▶ [To do] All of the listing below must be repeated word for word. Pictures are the only thing to omit.

▶ [Input data]
*** Begin section ***
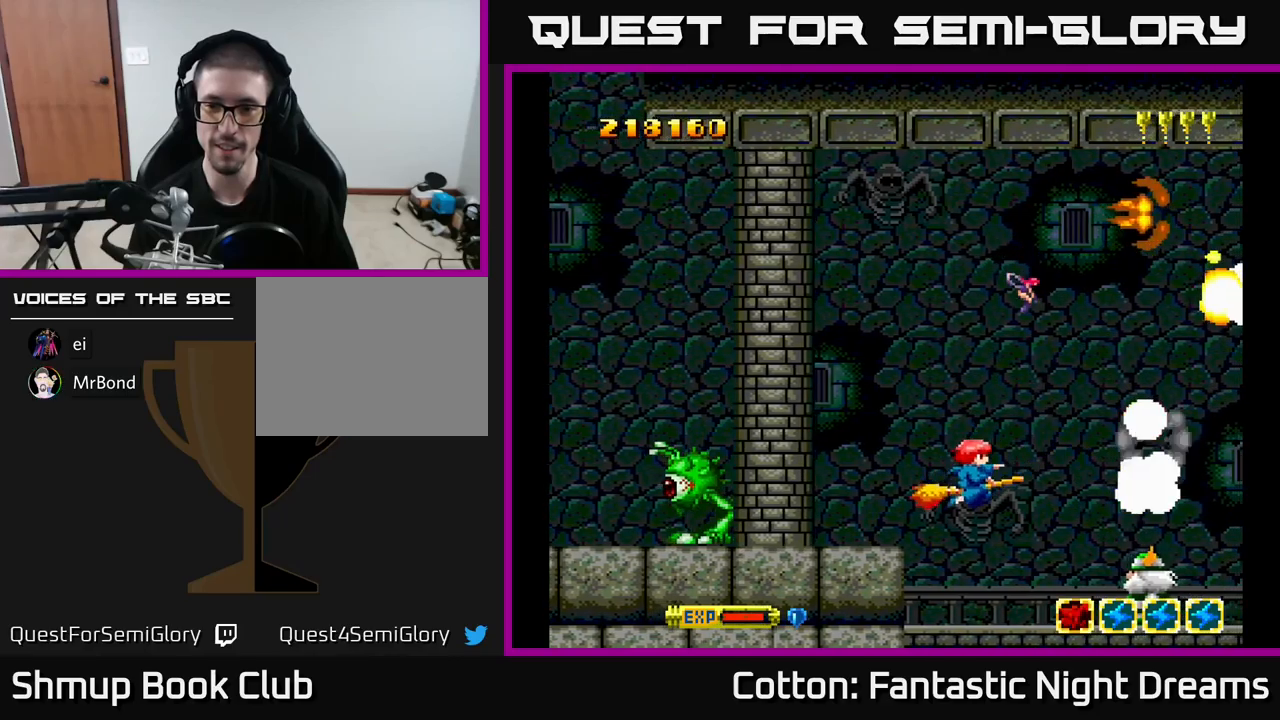
{"buttons": ["B", "Y", "DPAD_UP", "DPAD_LEFT"], "right_stick": "center", "events": [[67, "DPAD_RIGHT", "down"], [117, "DPAD_RIGHT", "up"], [217, "DPAD_DOWN", "up"], [250, "DPAD_UP", "down"], [483, "DPAD_LEFT", "down"]]}
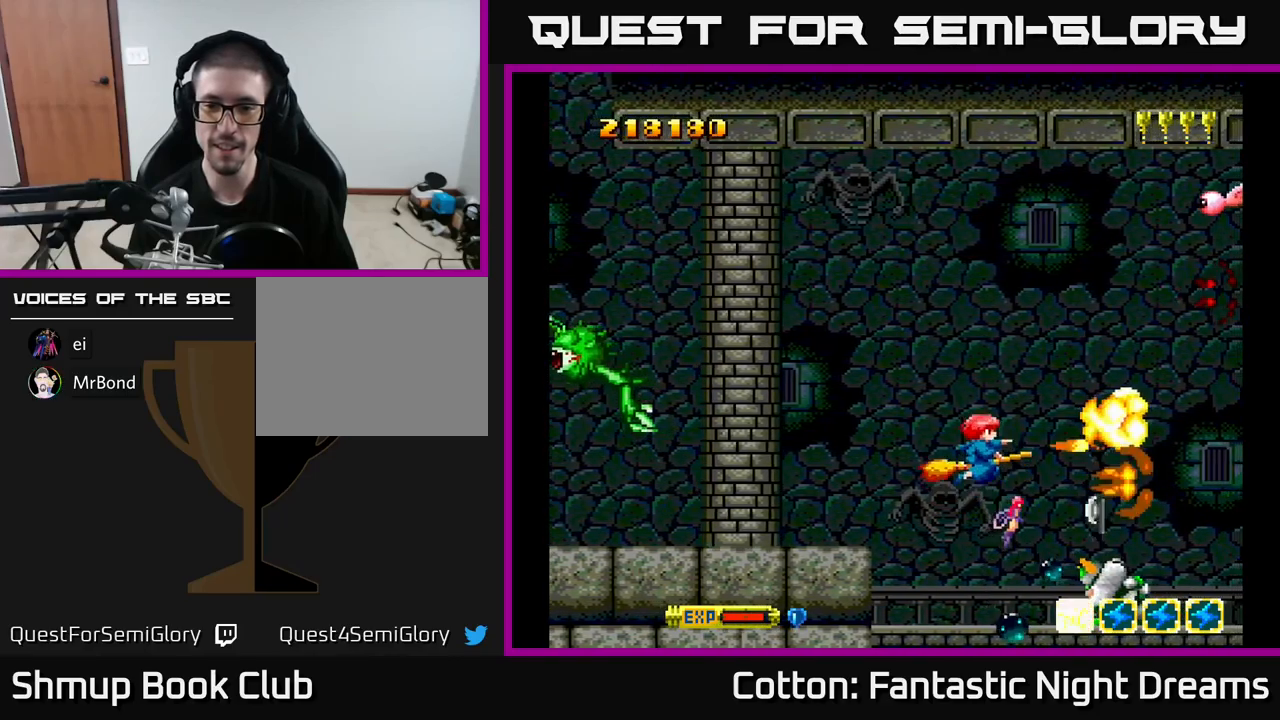
{"buttons": ["B", "Y", "DPAD_UP"], "right_stick": "center", "events": [[100, "DPAD_LEFT", "up"], [200, "DPAD_LEFT", "down"], [383, "DPAD_LEFT", "up"], [400, "DPAD_RIGHT", "down"], [450, "DPAD_RIGHT", "up"]]}
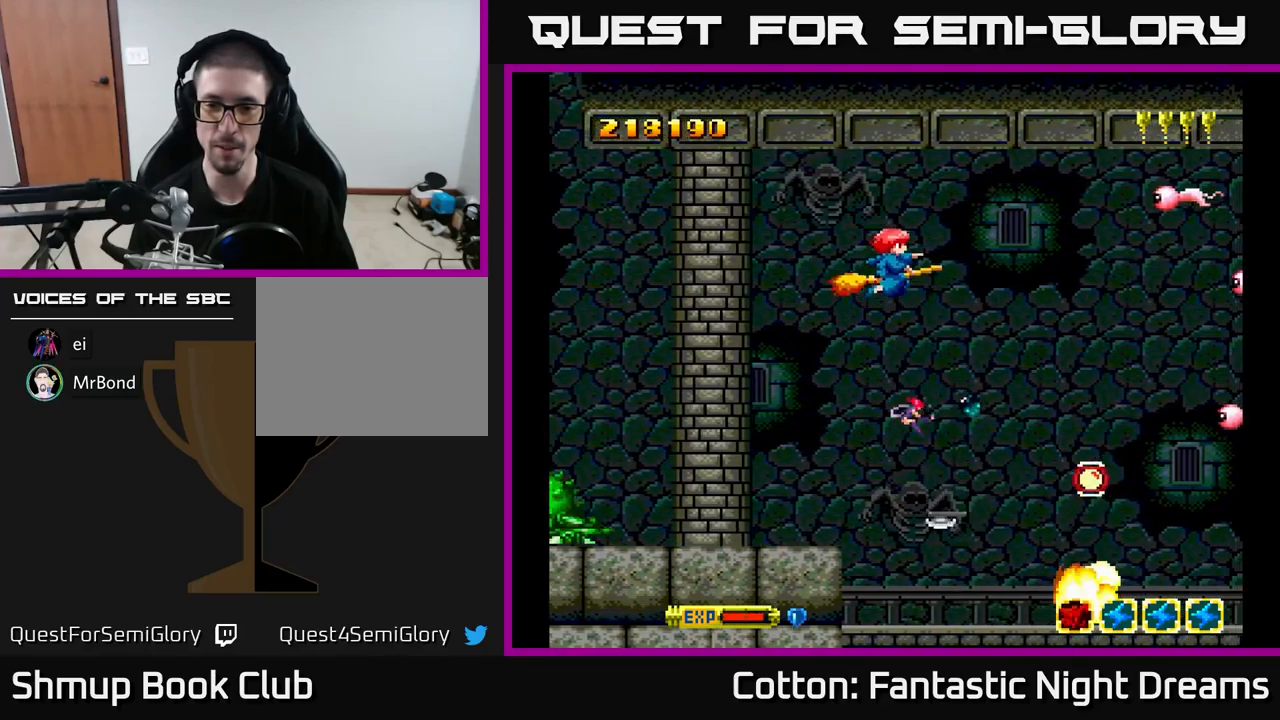
{"buttons": ["B", "Y", "DPAD_DOWN", "DPAD_RIGHT"], "right_stick": "center", "events": [[183, "DPAD_RIGHT", "down"], [183, "DPAD_UP", "up"], [233, "DPAD_DOWN", "down"], [250, "DPAD_RIGHT", "up"], [467, "DPAD_RIGHT", "down"]]}
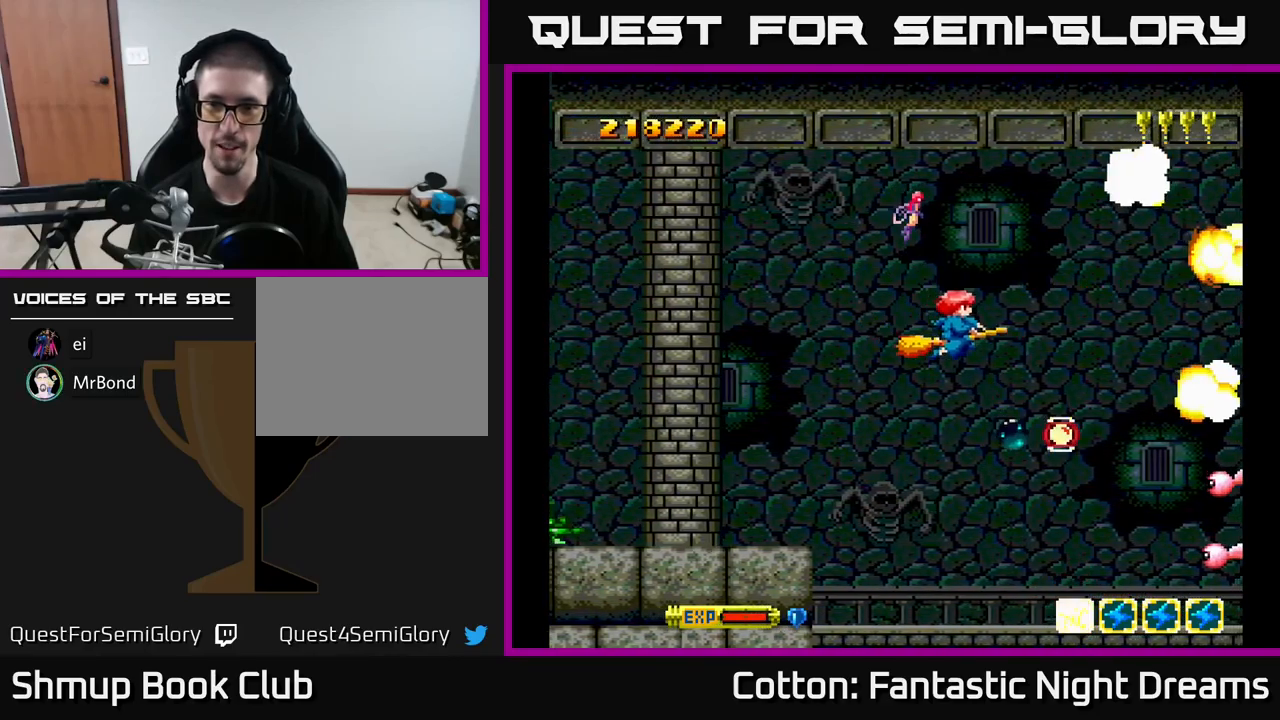
{"buttons": ["Y", "DPAD_DOWN"], "right_stick": "center", "events": [[50, "DPAD_RIGHT", "up"], [133, "B", "up"], [183, "DPAD_RIGHT", "down"], [283, "DPAD_RIGHT", "up"], [333, "Y", "up"], [500, "Y", "down"]]}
*** End section ***
▶ [Output for this task]
{"buttons": ["B", "Y", "DPAD_UP", "DPAD_LEFT"], "right_stick": "center", "events": [[67, "DPAD_RIGHT", "down"], [117, "DPAD_RIGHT", "up"], [217, "DPAD_DOWN", "up"], [250, "DPAD_UP", "down"], [483, "DPAD_LEFT", "down"]]}
{"buttons": ["B", "Y", "DPAD_UP"], "right_stick": "center", "events": [[100, "DPAD_LEFT", "up"], [200, "DPAD_LEFT", "down"], [383, "DPAD_LEFT", "up"], [400, "DPAD_RIGHT", "down"], [450, "DPAD_RIGHT", "up"]]}
{"buttons": ["B", "Y", "DPAD_DOWN", "DPAD_RIGHT"], "right_stick": "center", "events": [[183, "DPAD_RIGHT", "down"], [183, "DPAD_UP", "up"], [233, "DPAD_DOWN", "down"], [250, "DPAD_RIGHT", "up"], [467, "DPAD_RIGHT", "down"]]}
{"buttons": ["Y", "DPAD_DOWN"], "right_stick": "center", "events": [[50, "DPAD_RIGHT", "up"], [133, "B", "up"], [183, "DPAD_RIGHT", "down"], [283, "DPAD_RIGHT", "up"], [333, "Y", "up"], [500, "Y", "down"]]}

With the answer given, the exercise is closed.